La prescrizione del GnRHa, triptorelina, avviene secondo quanto già previsto dalla Determina AIFA n. 21756/2019 del 25 febbraio 2019 che prevede che la prescrizione avvenga solo dopo attenta valutazione multiprofessionale, con il contributo di una équipe multidisciplinare e specialistica, composta da neuropsichiatri dell'infanzia e dell'adolescenza, psicologi dell'età evolutiva, bioeticisti ed endocrinologici.- si legge ancora nella nota.

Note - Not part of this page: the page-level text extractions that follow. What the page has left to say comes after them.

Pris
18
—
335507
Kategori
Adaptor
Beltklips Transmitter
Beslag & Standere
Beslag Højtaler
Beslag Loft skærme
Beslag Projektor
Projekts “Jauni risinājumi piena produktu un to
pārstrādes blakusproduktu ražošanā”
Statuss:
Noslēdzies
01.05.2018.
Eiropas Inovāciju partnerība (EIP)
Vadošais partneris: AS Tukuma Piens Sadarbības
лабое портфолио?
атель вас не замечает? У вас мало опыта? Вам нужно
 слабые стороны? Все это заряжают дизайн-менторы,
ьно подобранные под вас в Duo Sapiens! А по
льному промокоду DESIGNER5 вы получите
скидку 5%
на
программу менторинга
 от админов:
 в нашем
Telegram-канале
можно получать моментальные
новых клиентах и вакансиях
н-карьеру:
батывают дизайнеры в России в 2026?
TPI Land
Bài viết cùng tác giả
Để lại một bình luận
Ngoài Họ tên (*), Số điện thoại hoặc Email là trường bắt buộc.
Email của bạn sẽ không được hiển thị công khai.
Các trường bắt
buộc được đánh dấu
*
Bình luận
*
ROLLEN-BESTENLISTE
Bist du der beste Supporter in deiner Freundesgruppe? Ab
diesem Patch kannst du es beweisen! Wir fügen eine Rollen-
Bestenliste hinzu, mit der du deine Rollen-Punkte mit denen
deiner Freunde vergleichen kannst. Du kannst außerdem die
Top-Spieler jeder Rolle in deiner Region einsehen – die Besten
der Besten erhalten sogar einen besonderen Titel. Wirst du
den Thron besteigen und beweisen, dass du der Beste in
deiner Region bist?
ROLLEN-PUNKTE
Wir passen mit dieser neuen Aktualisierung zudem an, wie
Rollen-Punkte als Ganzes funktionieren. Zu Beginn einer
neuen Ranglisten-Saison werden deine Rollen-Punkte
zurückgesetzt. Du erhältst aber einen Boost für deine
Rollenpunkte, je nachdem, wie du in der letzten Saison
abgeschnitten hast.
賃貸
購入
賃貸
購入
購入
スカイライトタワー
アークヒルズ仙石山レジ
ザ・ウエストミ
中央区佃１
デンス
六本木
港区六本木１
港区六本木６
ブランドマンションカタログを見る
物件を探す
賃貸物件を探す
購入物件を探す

«L'assenso fornito dall'adolescente e il consenso informato fornito dai genitori o da altri tutori secondo le normative attuali inerenti ai soggetti minorenni è richiesto dalla Determina Aifa, pertanto i genitori sono sempre parte attiva del processo decisionale relativamente alla terapia» aggiunge la nota, firmata dall'Associazione Culturale Pediatri (ACP), Associazione Italiana della Tiroide (AIT), Associazione Medici Endocrinologi (AME), Osservatorio Italiano di Identità di Genere (ONIG), Società Italiana di Andrologia e Medicina della Sessualità (SIAMS), Società Italiana di Diabetologia (SID), Società Italiana di Endocrinologia (SIE), Società Italiana di Pediatria Endocrinologia e Diabetologia (SIEDP), Società Italiana Genere identità e Salute (SIGIS), Società Italiana di Medicina dell'Adolescenza (SIMA), Società Italiana di Neuropsichiatria dell'Infanzia e dell'Adolescenza (SINPIA-sezione di Psichiatria), Società Italiana di Pediatria Preventiva e Sociale (SIPPS).

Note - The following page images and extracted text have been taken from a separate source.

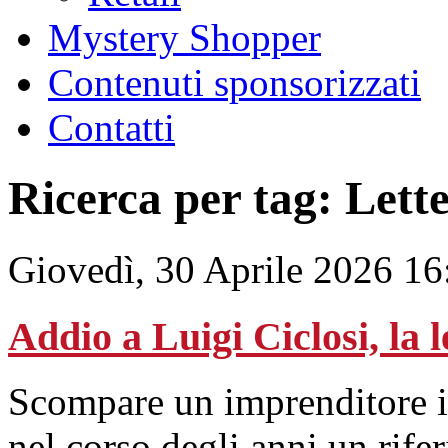
Mystery Shopper
Contenuti sponsorizzati
Contatti
Ricerca per tag: Lett
Giovedì, 30 Aprile 2026 16
Addio a Luigi Ciclosi, la l
Scompare un imprenditore il
nel corso degli anni un rifer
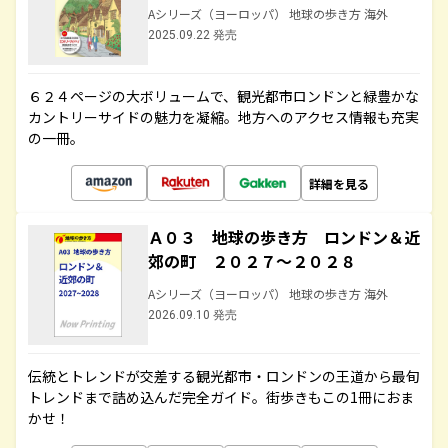
Aシリーズ（ヨーロッパ） 地球の歩き方 海外
2025.09.22 発売
６２４ページの大ボリュームで、観光都市ロンドンと緑豊かな
カントリーサイドの魅力を凝縮。地方へのアクセス情報も充実
の一冊。
詳細を見る
Ａ０３ 地球の歩き方 ロンドン＆近
郊の町 ２０２７～２０２８
Aシリーズ（ヨーロッパ） 地球の歩き方 海外
2026.09.10 発売
伝統とトレンドが交差する観光都市・ロンドンの王道から最旬
トレンドまで詰め込んだ完全ガイド。街歩きもこの1冊におま
かせ！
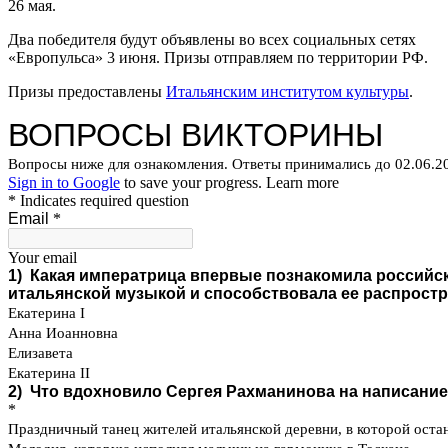
26 мая.
Два победителя будут объявлены во всех социальных сетях
«Европульса» 3 июня. Призы отправляем по территории РФ.
Призы предоставлены
Итальянским институтом культуры
.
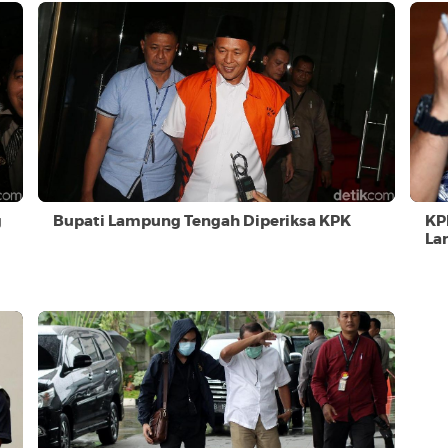
g
Bupati Lampung Tengah Diperiksa KPK
KP
La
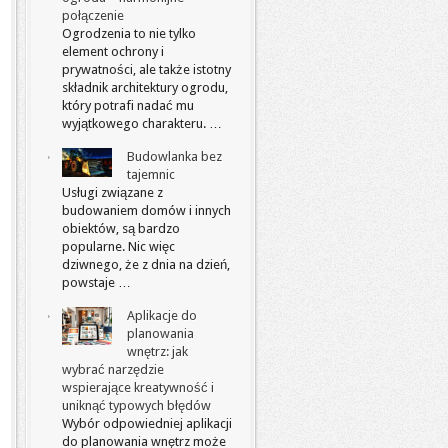
połączenie
Ogrodzenia to nie tylko
element ochrony i
prywatności, ale także istotny
składnik architektury ogrodu,
który potrafi nadać mu
wyjątkowego charakteru. …
Budowlanka bez
tajemnic
Usługi związane z
budowaniem domów i innych
obiektów, są bardzo
popularne. Nic więc
dziwnego, że z dnia na dzień,
powstaje …
Aplikacje do
planowania
wnętrz: jak
wybrać narzędzie
wspierające kreatywność i
uniknąć typowych błędów
Wybór odpowiedniej aplikacji
do planowania wnętrz może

«Purtroppo, in questi ultimi mesi stiamo assistendo alla diffusione di informazioni errate dal punto di vista scientifico e fuorvianti su tale importantissima e serissima problematica, con l'utilizzo di un linguaggio inappropriato che nulla ha a che vedere con la reale funzione di questo tipo di terapia che non ha certo lo scopo di far cambiare sesso ai bambini - proseguono le società scientifiche - ma ha il serissimo scopo di evitare conseguenze negative sul benessere psicologico e fisico sia a breve che a lungo termine di una popolazione particolarmente fragile e vulnerabile. Infatti, dai dati della letteratura scientifica si evince che fino al 40% dei giovani TGD tenta il suicidio e che la terapia con triptorelina riduce del 70% questa possibilità. La terapia con triptorelina è indicata proprio nei casi in cui il rischio per la salute psicofisica dell'adolescente è significativo».

Sul caso era arrivato nei giorni scorsi anche un appello di 80 femministe e aderenti all’Arcilesbica in cui si chiedeva lo stop all’utilizzo dei farmaci per gli adolescenti nei casi di disforia di genere: “Come femministe e persone lgbt, osserviamo che le attuali polemiche sull’operato dell’Ospedale Careggi di Firenze dove si somministrano i bloccanti della pubertà anche a minori di undici anni, che si affacciano all’adolescenza e non hanno esperienza della sessualità né piena consapevolezza della distinzione tra fantasia e realtà, propongono con forza la necessità di aprire un serio dibattito su queste pratiche mediche i cui effetti nocivi sulla salute a medio e lungo termine sono per ora sconosciuti. Nel dichiarare la nostra contrarietà all’utilizzo di farmaci che intervengono sull’equilibrio psico fisico dei bambini – si leggeva nel testo - chiediamo al ministero della Salute, all’Aifa, al Comitato Etico nazionale, di procedere a un controllo puntuale su tutte le strutture che operano in questo campo; è inoltre necessaria una stringente verifica dell’attuazione degli attuali protocolli, che sembrano esser stati violati, così come risulta da diversi articoli apparsi sulla stampa, e non smentiti”. In conclusione, si ricordava quanto sta “avvenendo in diversi Paesi europei, che hanno fermato la somministrazione, e messo in discussione il semplice consenso affermativo dei minori”. Da qui la richiesta di vietare la somministrazione dei farmaci bloccanti “anche in una logica di cautela e tutela dei minori”.